Theorem 3.9: Every Finite Integral Domain is a Field
Every finite integral domain \(R\) is a field.
§3.3 Isomorphisms and Homomorphisms
Definition of Isomorphism
A ring \(R\) is isomorphic to a ring \(S\) (in symbols, \(R \cong S\)) if there is a function \(f: R \to S\) such that:
- \(f\) is injective;
- \(f\) is surjective;
- \(f(a + b) = f(a) + f(b)\) and \(f(ab) = f(a)f(b)\) for all \(a, b \in R\).
In this case, the function \(f\) is called an isomorphism.

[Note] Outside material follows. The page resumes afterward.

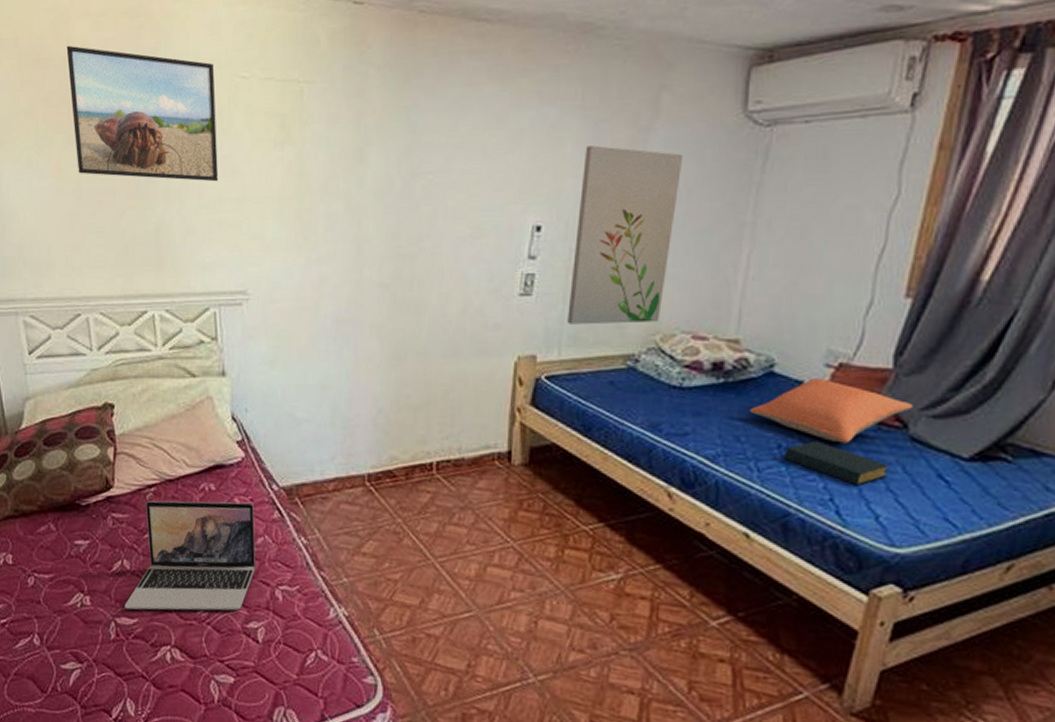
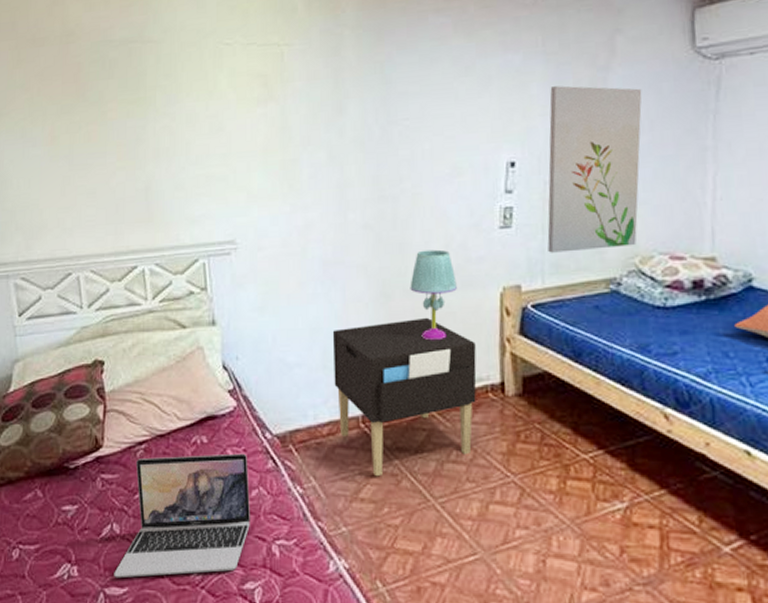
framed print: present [66,45,219,182] -> none [61,25,206,141]
nightstand: none [342,381,486,534] -> present [332,317,477,477]
table lamp: none [423,313,471,406] -> present [410,249,457,341]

Definition of Homomorphism
Homomorphism: Let \(R\) and \(S\) be rings. A function \(f: R \to S\) is said to be a homomorphism if:
\(f(a + b) = f(a) + f(b) \quad \text{and} \quad f(ab) = f(a)f(b)\)
for all \(a, b \in R\).
Theorem 3.10: Properties of Homomorphisms
Let \(f: R \to S\) be a homomorphism of rings. Then:
- \(f(0_R) = 0_S\).
- \(f(-a) = -f(a)\) for every \(a \in R\).
- \(f(a - b) = f(a) - f(b)\) for all \(a, b \in R\).
If \(R\) is a ring with identity and \(f\) is surjective, then:
- \(S\) is a ring with identity \(f(1_R)\).
- Whenever \(u\) is a unit in \(R\), then \(f(u)\) is a unit in \(S\) and \(f(u^{-1}) = (f(u))^{-1}\).
Definition of an Image of a Homomorphism
If \(f: R \to S\) is a function, then the image of \(f\) is this subset of \(S\):
\(Im f = \{s \in S \mid s = f(r) \text{ for some } r \in R\} = \{f(r) \mid r \in R\}.\)
Corollary 3.11
If \( f: R \to S \) is a homomorphism of rings, then the image of \( f \) is a subring of \( S \).